**Records shown**
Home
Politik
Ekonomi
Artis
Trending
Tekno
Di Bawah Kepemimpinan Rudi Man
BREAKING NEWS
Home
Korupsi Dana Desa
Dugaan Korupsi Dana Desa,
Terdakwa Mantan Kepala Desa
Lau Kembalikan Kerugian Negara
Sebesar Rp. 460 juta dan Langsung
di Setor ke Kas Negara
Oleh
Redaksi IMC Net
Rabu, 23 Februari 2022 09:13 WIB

**Problem to work on**
Pick out each line in the entries above that contains the word "Desa", and copy it.

**Response box**
Korupsi Dana Desa
Dugaan Korupsi Dana Desa,
Terdakwa Mantan Kepala Desa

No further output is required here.